The Economist, not known for hysteria, has quietly announced that advanced economies are halving their populations every generation. A demographic magic trick. Now you see your grandchildren, now you don’t.
Naturally, everyone blames “fertility.” As though biology suddenly went on strike sometime around 1992.
But neither ovaries nor sperm unionised. The culprit is more prosaic—house prices. It turns out the stork demands a 20% deposit.
Americans, for once, took the lead. A new study confirmed what few were willing to admit. Housing costs explain more than half the baby drought. If housing had been more affordable in recent decades, decline in fertility would have been smaller by 51%. New Zealand's own Treasury-Reserve Bank brain trust signalled this relationship years earlier. Nobody listened. Apparently, it takes Americans to make uncomfortable economic truths undeniable.
High house prices, it seems, are nature’s most reliable contraceptive. They work particularly well on the young. Show them a Trade Me listing and watch their libido fall by 40%.
I remember sitting at the Ministry of Housing and Urban Development. A group of young analysts, bright and hopeful, argued for more competitive urban land markets to reduce the artificially inflated land prices propping up our house values. Senior officials, with the serene confidence of people sitting on mature property portfolios, told them to “just go rent; it’s the same as owning anyway.”
A charming idea. Almost whimsical. Like suggesting money does not matter after you have made yours.
The same generation that encourages lifelong renting has conveniently forgotten it also expects younger workers to fund their retirement. Preferably, those who are actually having babies. Preferably, ones not living in childhood bedrooms.
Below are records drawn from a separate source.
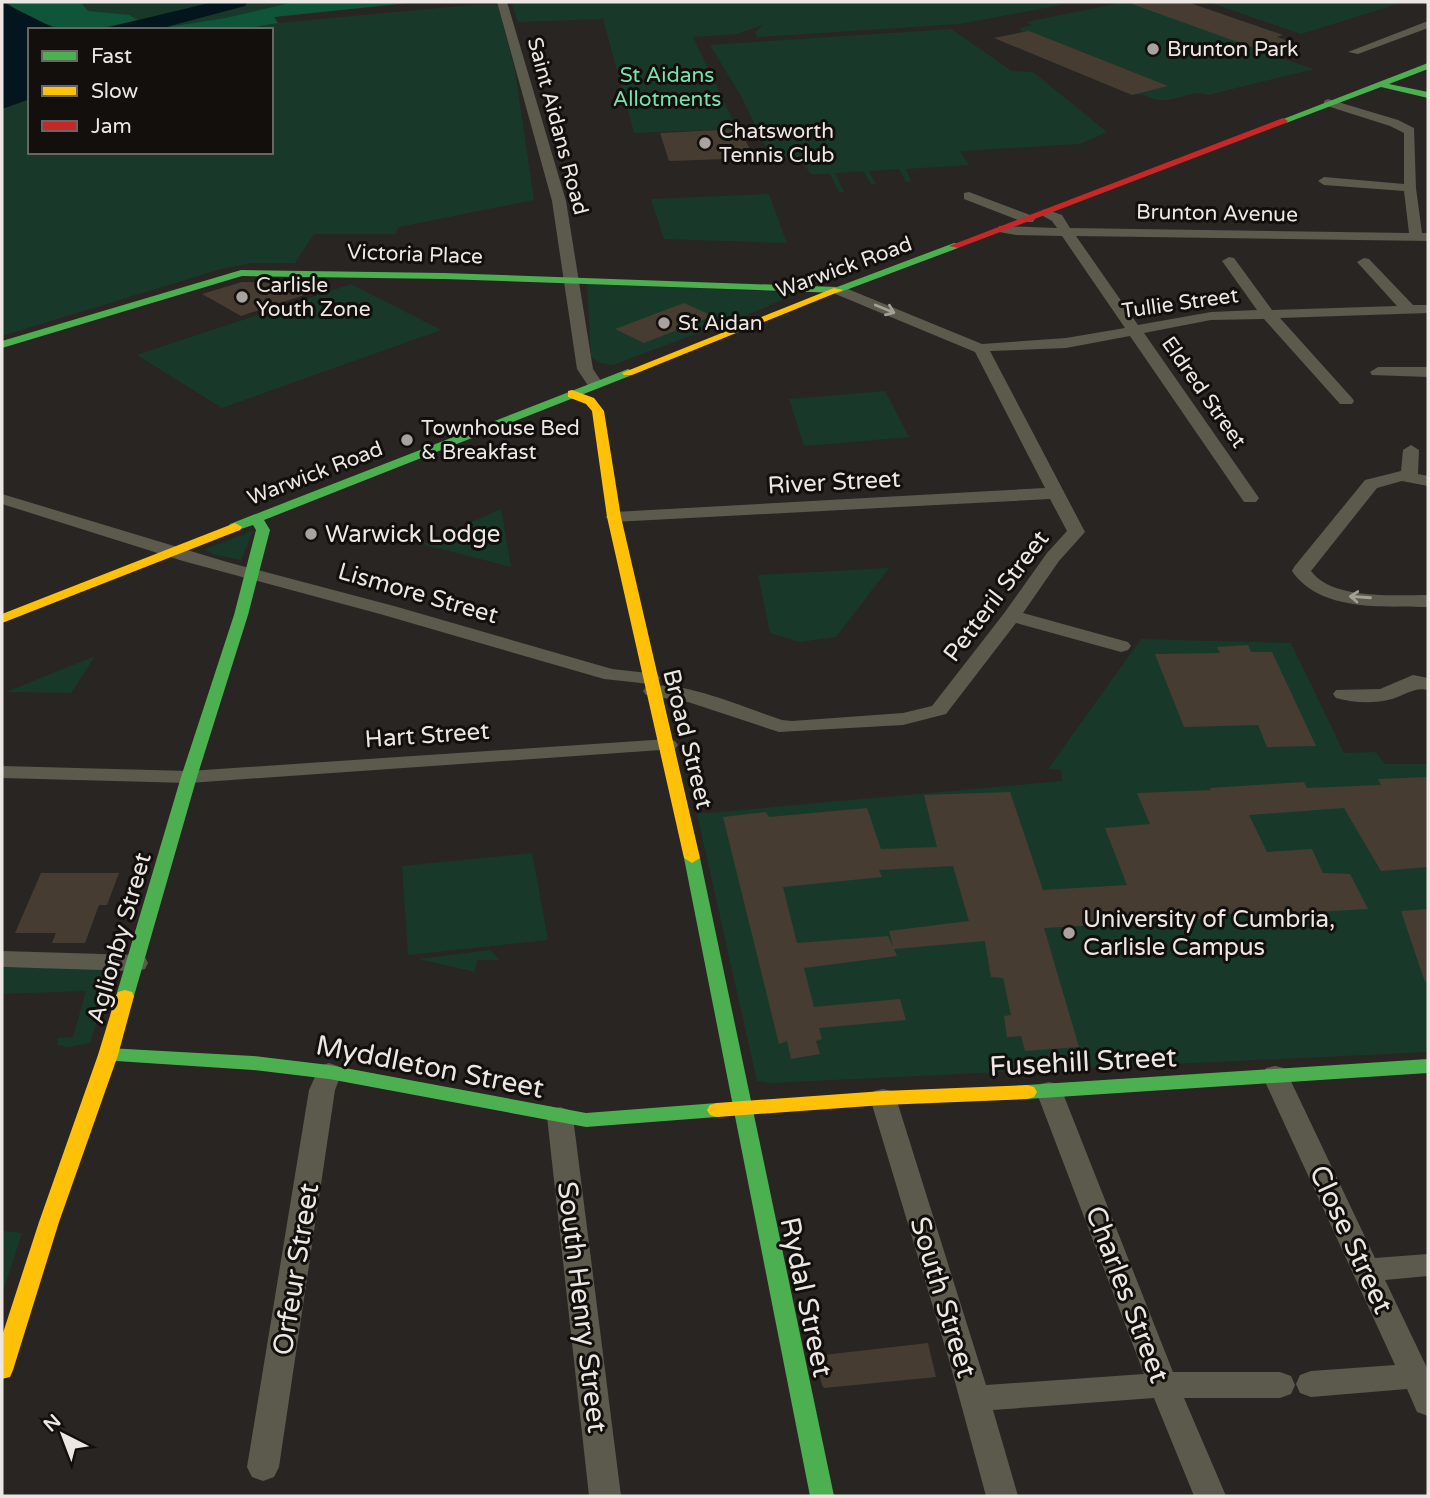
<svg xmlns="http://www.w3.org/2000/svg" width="1430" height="1498" font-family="'Varela Round',sans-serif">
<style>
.green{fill:#183929}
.forest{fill:#0f553a}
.water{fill:#04161d}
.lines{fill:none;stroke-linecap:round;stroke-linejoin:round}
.river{fill:#04161d;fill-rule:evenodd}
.building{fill:#473c32;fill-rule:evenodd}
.street{fill:#5b5a4d;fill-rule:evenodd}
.fast{fill:#4caf50;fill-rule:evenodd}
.slow{fill:#ffc107;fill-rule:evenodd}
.jam{fill:#c62828;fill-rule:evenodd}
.oneway{stroke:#a4a098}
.poi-dot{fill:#a8a39f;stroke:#120f0c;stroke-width:2.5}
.labels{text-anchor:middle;stroke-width:6;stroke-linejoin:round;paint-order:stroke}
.far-poi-label{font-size:21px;fill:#ece7e3;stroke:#120f0c;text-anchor:start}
.far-park-label{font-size:21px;fill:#79dfae;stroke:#120f0c}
.far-street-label{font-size:21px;fill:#ece7e3;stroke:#120f0c}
.street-label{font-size:24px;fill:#ece7e3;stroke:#120f0c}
.poi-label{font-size:24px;fill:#ece7e3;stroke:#120f0c;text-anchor:start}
.near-street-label{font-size:28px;fill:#ece7e3;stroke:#120f0c}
</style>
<rect width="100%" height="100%" fill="#292522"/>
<g class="green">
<path d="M6,2H418L274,17L278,23L470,5H498L515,71L534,200L399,227L395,234H314L295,263H251L221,269L2,336V109L30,99V152H271V30H58Z"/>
<path d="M511,2H1053L1061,5L960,24L757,37L755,32L763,25L737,34L693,37L737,129L634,133L603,19L518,22Z"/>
<path d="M1125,2H1187L1283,35L1278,37L1301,45L1270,54L1314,69L1208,95C1193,89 1180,100 1164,100C1152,101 1145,92 1132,95L994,38L1023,32L1019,28L1032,25L1026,22Z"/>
<path d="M1208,2H1404L1301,34Z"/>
<path d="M951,29L1012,71L1033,72L1107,132L1080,144L960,151L969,165L906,169L911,181L906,182L899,169L869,171L876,184H871L863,171L835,173L844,192H839L830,174H811L804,165L786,158L765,145L741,96L710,45Z"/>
<path d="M769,194L787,243L664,239L651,199Z"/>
<path d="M351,284L441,330L222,408L137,355Z"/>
<path d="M587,284L790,292L792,295L762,309L613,365L600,363L591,357Z"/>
<path d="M885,391L909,437L804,446L789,399Z"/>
<path d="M501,509L511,567L422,544Z"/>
<path d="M253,531L241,560L212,554L205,549Z"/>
<path d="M889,568L836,637L800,642L770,633L758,575Z"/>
<path d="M1141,639L1291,643L1344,753L1376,752L1385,764H1428V1052L770,1083L757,1081L697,814L1062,781L1061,770L1048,769Z"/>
<path d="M95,656L71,693L6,692Z"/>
<path d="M532,853L548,940L408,955L402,866Z"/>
<path d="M490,950L499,960H477L475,972L418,959Z"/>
<path d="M107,966L113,971L90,1043L69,1047L58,1045L57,1038L73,1037L86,991L2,994V968Z"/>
<path d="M2,1231L22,1233L2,1294Z"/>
</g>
<g class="forest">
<path d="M6,2H84L82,4L88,11L129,15L138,20C88,32 49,37 6,2Z"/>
<path d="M294,2H418L274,17L278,23L235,30H148L226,18Z"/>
</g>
<g class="water">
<path d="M2,2L58,30H30V99L2,109Z"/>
<path d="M213,2H238L129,30H97Z"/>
</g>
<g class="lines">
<path class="river" d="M215,2H248L245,6L155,30H118L121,25Z"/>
</g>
<g class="building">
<path d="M1133,2H1187L1283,35L1276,37L1301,45L1268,53L1132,4Z"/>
<path d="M1029,31L1168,86L1132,95L994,38Z"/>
<path d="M739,129L755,158L669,161L660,133Z"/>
<path d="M242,282L282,283L304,295L241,316L202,294Z"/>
<path d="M684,303L713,316L644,343L615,329Z"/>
<path d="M1248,645L1251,652H1272L1316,746L1267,747L1258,725L1184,727L1155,654L1220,653L1217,647Z"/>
<path d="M1428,777V867L1381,871L1344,808L1249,815L1267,852L1312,849L1323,873L1350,874L1368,909L1244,916L1242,913L1200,916L1201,919L1177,921L1044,928L1079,1047L1025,1051L1021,1036L1007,1037L1004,1016L1011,1015L1003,978L991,977L985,941L894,949L897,956L804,968L814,1007L900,999L906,1020L819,1028L822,1039L816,1041L820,1054L791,1059L787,1041L779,1044L723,817L766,812L769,817L867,808L881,849L937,847L924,795L1010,792L1043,890L1127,885L1105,828L1150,824L1137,793L1211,790L1210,788L1304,782L1307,788L1381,785L1378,779ZM953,866L969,921L889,931L893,946L888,936L797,943L783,887L882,877L879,870Z"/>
<path d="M41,873H119L107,905H99L85,943H52L56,933H15Z"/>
<path d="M1428,909V981L1425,982L1401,911Z"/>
<path d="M928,1343L936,1377L824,1388L822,1385L815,1356Z"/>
</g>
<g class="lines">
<g class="street">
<path d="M497,2H507L566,201L593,369L603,384L601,387H589L577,369L552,201Z"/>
<path d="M1428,21V28L1358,54L1348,52Z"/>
<path d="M1328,99L1398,120L1414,128L1416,188L1422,233H1428V241L1076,236L1138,325L1211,312L1257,310L1222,261L1229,257L1234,258L1272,310L1397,306L1357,262L1364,258L1369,259L1413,305H1428V313L1280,318L1352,398L1354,401L1352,404H1340L1264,319L1211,320L1144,333L1259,498L1256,502H1244L1130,336L1066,348L990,351L1085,532L1059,561L1023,613L1128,642L1131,646L1128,650L1121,652L1016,623L946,714L903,725L779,732L688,702L646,695L643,691L646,687C679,678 748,709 782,720L792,721L903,713L932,706L1005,612L1047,553L1067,531L1050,499L614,522L605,517L614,512L1045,488L975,352L833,293L831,290L833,287H843L982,344L1066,338L1125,328L1062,236L1016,235L999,232V226L1057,228L1052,221L1038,213L1045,209L1062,215L1070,228L1409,233L1404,191L1324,185L1318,181L1324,177L1404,184V133L1390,126L1324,105V101Z"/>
<path d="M969,192L1033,216L1035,219L1033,222H1023L964,199V193Z"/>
<path d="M1378,367H1428V377L1372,375L1370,372Z"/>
<path d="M1411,445L1419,450L1418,474L1428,476V486L1402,481L1377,488L1311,571C1332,600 1395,595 1428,595V607C1383,606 1320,612 1292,571L1294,567L1365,480L1401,471L1403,450Z"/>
<path d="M2,494L227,562L394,606L612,669L657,674L660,678L657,682L650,684L604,679L380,614L183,561L2,504Z"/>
<path d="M1413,675L1428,678V690C1414,687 1406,695 1392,699C1373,704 1354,703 1336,698L1333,694L1336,690L1380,689Z"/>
<path d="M668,739L675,741L678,745L675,749L189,783L2,778V766L189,771Z"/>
<path d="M2,951L136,955L145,957L148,963L145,969L136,971L2,967Z"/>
<path d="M329,1063L338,1066L342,1072L335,1090L279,1467L274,1477L263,1481L252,1477L247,1467L309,1090L320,1066Z"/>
<path d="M1275,1066L1284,1068L1288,1075L1375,1258L1428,1254V1276L1385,1280L1428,1370V1416L1417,1412L1407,1389L1311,1397L1300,1393L1296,1384L1300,1375L1311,1371L1395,1365L1262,1075L1266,1068Z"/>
<path d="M1049,1082L1058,1084L1062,1091L1173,1372H1280L1291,1376L1295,1385L1291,1394L1280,1398H1184L1226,1496H1194L1154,1398L993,1410L1018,1496H986L949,1360L870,1098L874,1091L883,1089L892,1091L896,1098L986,1385L1144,1374L1036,1091L1040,1084Z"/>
<path d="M560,1107L569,1110L573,1117L621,1496H589L547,1117L551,1110Z"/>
</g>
<g class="fast">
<path d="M1428,63V69L1389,84L1428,92V98L1381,87L1286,123L1278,121Z"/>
<path d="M954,243L958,244V248L838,293L444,279L242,276L2,348V341L241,270L444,273L837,287Z"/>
<path d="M628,369L632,371V375L264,520L270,530L248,615L197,777L134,996L132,1000H118L116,996L181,777L234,615L256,530L253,525L235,531L228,527L230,524Z"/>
<path d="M692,853L700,858L834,1496H810L684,858Z"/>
<path d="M108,1048L253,1056L329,1065L586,1113L717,1103L724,1105L727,1110L724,1115L717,1117L586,1127L329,1079L253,1070L101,1060L98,1055L101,1050Z"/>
<path d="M1428,1059V1073L1027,1099L1020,1097L1017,1092L1020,1087L1027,1085Z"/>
</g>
<g class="slow">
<path d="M834,288L843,290L632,375H624L622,373Z"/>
<path d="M572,390L594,398L604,411L621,517L700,858L692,863L684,858L607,517L592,411L586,404L568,397V391Z"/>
<path d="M235,523L242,527L240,530L2,623V614Z"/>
<path d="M125,990L132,992L134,996L118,1055L59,1222L13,1370L10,1377L2,1379V1336L39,1222L98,1055L116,996L118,992Z"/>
<path d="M1027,1085L1034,1087L1037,1092L1034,1097L1027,1099L883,1105L717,1117L710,1115L707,1110L710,1105L717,1103L883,1091Z"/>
</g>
<path class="jam" d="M1283,118L1288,121L1286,123L958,248L949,246Z"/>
</g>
<defs><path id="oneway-shaft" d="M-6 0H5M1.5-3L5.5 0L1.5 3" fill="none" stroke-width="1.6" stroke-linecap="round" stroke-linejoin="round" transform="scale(1.75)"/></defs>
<g class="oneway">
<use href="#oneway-shaft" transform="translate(885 309) rotate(22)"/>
<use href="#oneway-shaft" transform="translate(1360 597) rotate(-176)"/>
</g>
<g class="poi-dot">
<circle cx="1153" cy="49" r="7"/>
<circle cx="705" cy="143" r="7"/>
<circle cx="242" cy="297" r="7"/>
<circle cx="664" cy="323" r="7"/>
<circle cx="407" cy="440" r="7"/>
<circle cx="311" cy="534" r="7"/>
<circle cx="1069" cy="933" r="7"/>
</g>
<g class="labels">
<g class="far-poi-label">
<text x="1167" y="56">Brunton Park</text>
<text x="719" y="138">Chatsworth<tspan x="719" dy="24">Tennis Club</tspan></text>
<text x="256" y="292">Carlisle<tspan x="256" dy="24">Youth Zone</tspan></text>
<text x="678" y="330">St Aidan</text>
<text x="421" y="435">Townhouse Bed<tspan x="421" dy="24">&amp; Breakfast</tspan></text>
</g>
<g class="far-park-label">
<text x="667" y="82">St Aidans<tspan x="667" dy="24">Allotments</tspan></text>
</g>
<g class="far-street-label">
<text transform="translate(558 126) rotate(75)" y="7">Saint Aidans Road</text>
<text transform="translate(1217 213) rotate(1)" y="7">Brunton Avenue</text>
<text transform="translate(415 254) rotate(2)" y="7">Victoria Place</text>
<text transform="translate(844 267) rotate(-20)" y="7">Warwick Road</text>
<text transform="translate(1180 303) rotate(-8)" y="7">Tullie Street</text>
<text transform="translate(1204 392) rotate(55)" y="7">Eldred Street</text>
<text transform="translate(315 473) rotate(-21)" y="7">Warwick Road</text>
</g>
<g class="street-label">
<text transform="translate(834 482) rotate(-3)" y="8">River Street</text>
<text transform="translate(418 593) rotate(16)" y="8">Lismore Street</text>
<text transform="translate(996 596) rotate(-53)" y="8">Petteril Street</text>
<text transform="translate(427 735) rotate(-4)" y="8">Hart Street</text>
<text transform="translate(688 739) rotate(76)" y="8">Broad Street</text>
<text transform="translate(119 938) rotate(-74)" y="8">Aglionby Street</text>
</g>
<g class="poi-label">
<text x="325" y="542">Warwick Lodge</text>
<text x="1083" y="927">University of Cumbria,<tspan x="1083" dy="28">Carlisle Campus</tspan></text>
</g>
<g class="near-street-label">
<text transform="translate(1083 1061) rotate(-3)" y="10">Fusehill Street</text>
<text transform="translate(430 1066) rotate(11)" y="10">Myddleton Street</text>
<text transform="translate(1352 1239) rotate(65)" y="10">Close Street</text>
<text transform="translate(295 1269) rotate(-81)" y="10">Orfeur Street</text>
<text transform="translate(1128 1294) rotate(69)" y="10">Charles Street</text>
<text transform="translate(807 1297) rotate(78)" y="10">Rydal Street</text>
<text transform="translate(944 1297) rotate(73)" y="10">South Street</text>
<text transform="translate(583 1307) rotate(83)" y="10">South Henry Street</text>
</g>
</g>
<rect width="1430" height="1498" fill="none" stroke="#ece7e3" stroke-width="7"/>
<rect x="28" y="28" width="245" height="126" fill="#120f0c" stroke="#696562" stroke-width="2"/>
<rect x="42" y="51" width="35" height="10" fill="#4caf50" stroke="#696562" stroke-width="2"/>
<text x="91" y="63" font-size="21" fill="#ece7e3">Fast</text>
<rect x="42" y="86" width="35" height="10" fill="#ffc107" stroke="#696562" stroke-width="2"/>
<text x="91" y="98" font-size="21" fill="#ece7e3">Slow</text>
<rect x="42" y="121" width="35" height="10" fill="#c62828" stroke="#696562" stroke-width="2"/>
<text x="91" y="133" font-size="21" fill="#ece7e3">Jam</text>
<g transform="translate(63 1435) rotate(318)" stroke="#120f0c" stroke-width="5" paint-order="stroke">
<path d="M0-5L12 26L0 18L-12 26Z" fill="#ece7e3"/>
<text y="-10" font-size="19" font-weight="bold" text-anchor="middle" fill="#ece7e3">N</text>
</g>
</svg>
But whenever successive governments try to reform housing, every effort quietly diffuses inside Wellington’s most underrated macroeconomic force: senior ranks of officialdom.
These are institutions that have mastered the art of polite obstruction to protect incumbent interests. They nod earnestly, commission a discussion paper, schedule another consultation round and ensure competitive urban land markets never actually materialise.
The irony is perfect. A retirement serenely free of grandchildren, because there will not be many. A masterclass, really, in preserving high house prices while inadvertently losing the species. Oops.